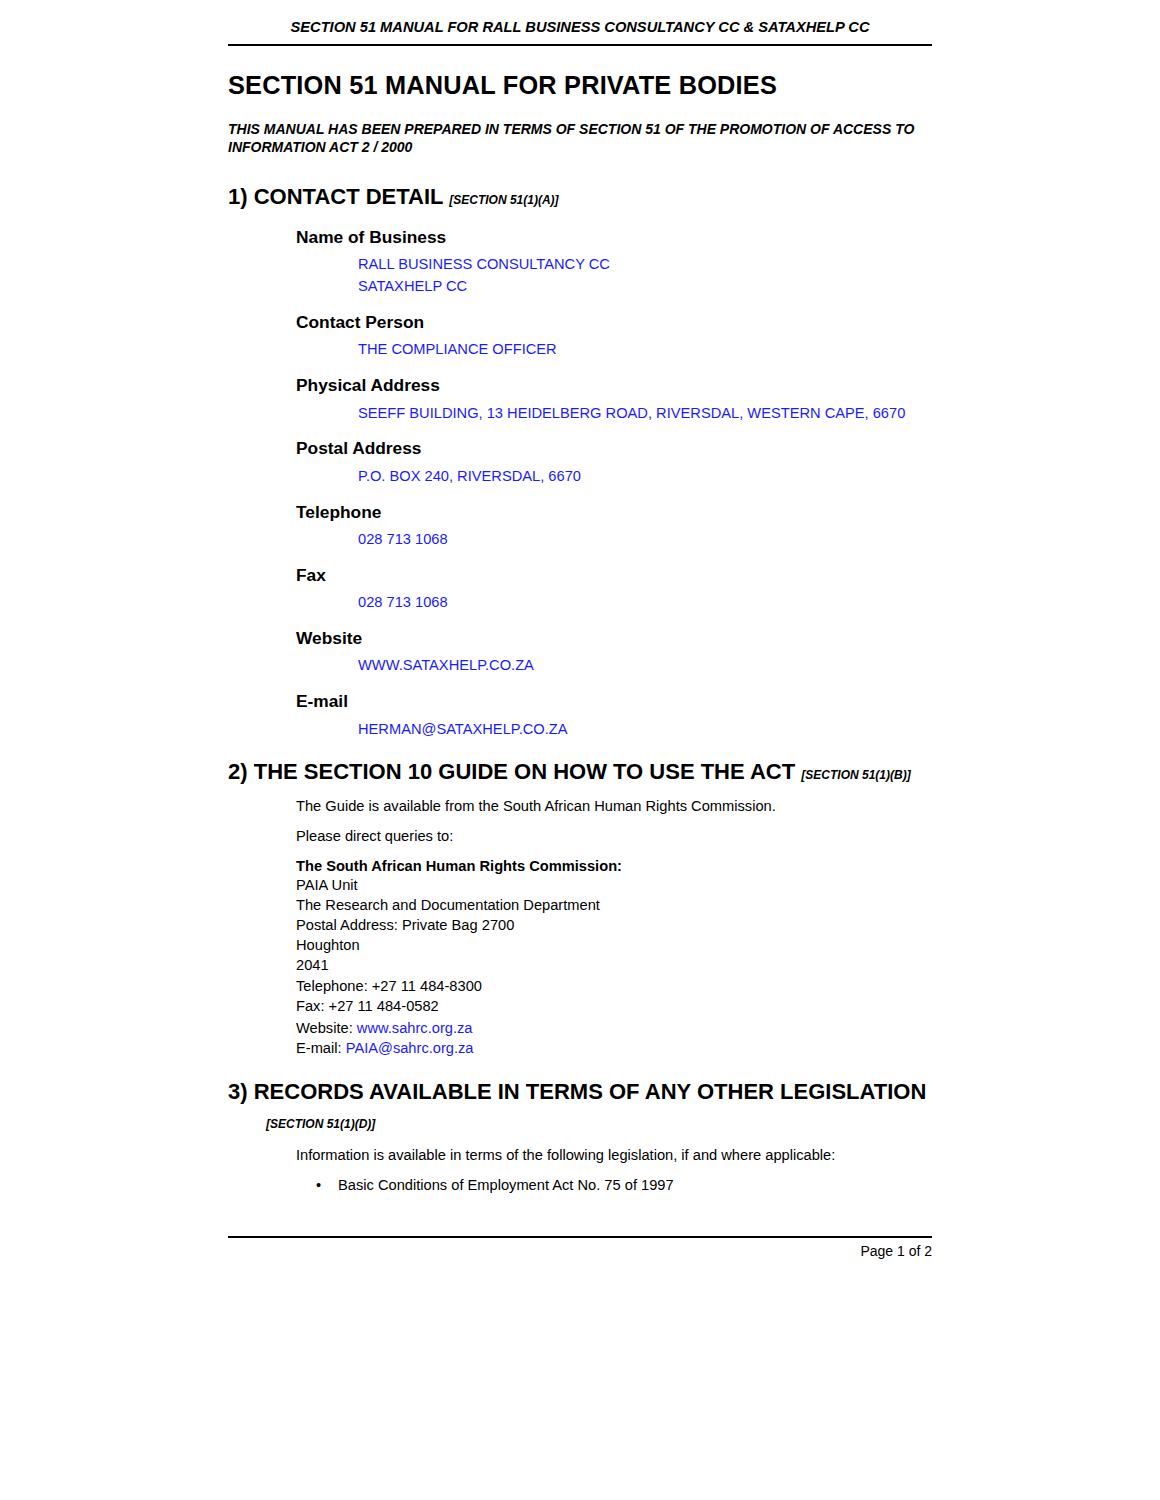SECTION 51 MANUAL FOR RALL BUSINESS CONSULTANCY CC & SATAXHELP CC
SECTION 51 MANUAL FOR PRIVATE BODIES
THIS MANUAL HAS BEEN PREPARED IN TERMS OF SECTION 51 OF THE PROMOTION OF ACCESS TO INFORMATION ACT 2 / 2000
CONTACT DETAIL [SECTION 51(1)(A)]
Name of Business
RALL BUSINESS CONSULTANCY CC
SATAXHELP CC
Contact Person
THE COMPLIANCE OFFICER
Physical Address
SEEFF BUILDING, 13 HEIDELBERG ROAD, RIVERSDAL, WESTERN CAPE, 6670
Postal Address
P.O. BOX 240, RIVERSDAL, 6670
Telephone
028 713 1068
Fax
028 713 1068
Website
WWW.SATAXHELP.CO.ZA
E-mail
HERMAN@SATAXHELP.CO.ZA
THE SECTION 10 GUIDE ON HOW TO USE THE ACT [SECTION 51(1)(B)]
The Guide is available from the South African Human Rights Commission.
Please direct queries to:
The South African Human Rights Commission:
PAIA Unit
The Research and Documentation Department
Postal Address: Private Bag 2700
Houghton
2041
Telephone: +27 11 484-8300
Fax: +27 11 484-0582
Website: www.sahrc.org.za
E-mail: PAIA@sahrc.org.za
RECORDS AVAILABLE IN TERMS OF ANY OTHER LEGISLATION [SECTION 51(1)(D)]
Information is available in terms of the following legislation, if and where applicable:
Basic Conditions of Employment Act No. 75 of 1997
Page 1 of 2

Your objective –
Repeat the data exactly. Pictures should not appear.

Exercise output –
SECTION 51 MANUAL FOR RALL BUSINESS CONSULTANCY CC & SATAXHELP CC
SECTION 51 MANUAL FOR PRIVATE BODIES
THIS MANUAL HAS BEEN PREPARED IN TERMS OF SECTION 51 OF THE PROMOTION OF ACCESS TO INFORMATION ACT 2 / 2000
CONTACT DETAIL [SECTION 51(1)(A)]
Name of Business
RALL BUSINESS CONSULTANCY CC
SATAXHELP CC
Contact Person
THE COMPLIANCE OFFICER
Physical Address
SEEFF BUILDING, 13 HEIDELBERG ROAD, RIVERSDAL, WESTERN CAPE, 6670
Postal Address
P.O. BOX 240, RIVERSDAL, 6670
Telephone
028 713 1068
Fax
028 713 1068
Website
WWW.SATAXHELP.CO.ZA
E-mail
HERMAN@SATAXHELP.CO.ZA
THE SECTION 10 GUIDE ON HOW TO USE THE ACT [SECTION 51(1)(B)]
The Guide is available from the South African Human Rights Commission.
Please direct queries to:
The South African Human Rights Commission:
PAIA Unit
The Research and Documentation Department
Postal Address: Private Bag 2700
Houghton
2041
Telephone: +27 11 484-8300
Fax: +27 11 484-0582
Website: www.sahrc.org.za
E-mail: PAIA@sahrc.org.za
RECORDS AVAILABLE IN TERMS OF ANY OTHER LEGISLATION [SECTION 51(1)(D)]
Information is available in terms of the following legislation, if and where applicable:
Basic Conditions of Employment Act No. 75 of 1997
Page 1 of 2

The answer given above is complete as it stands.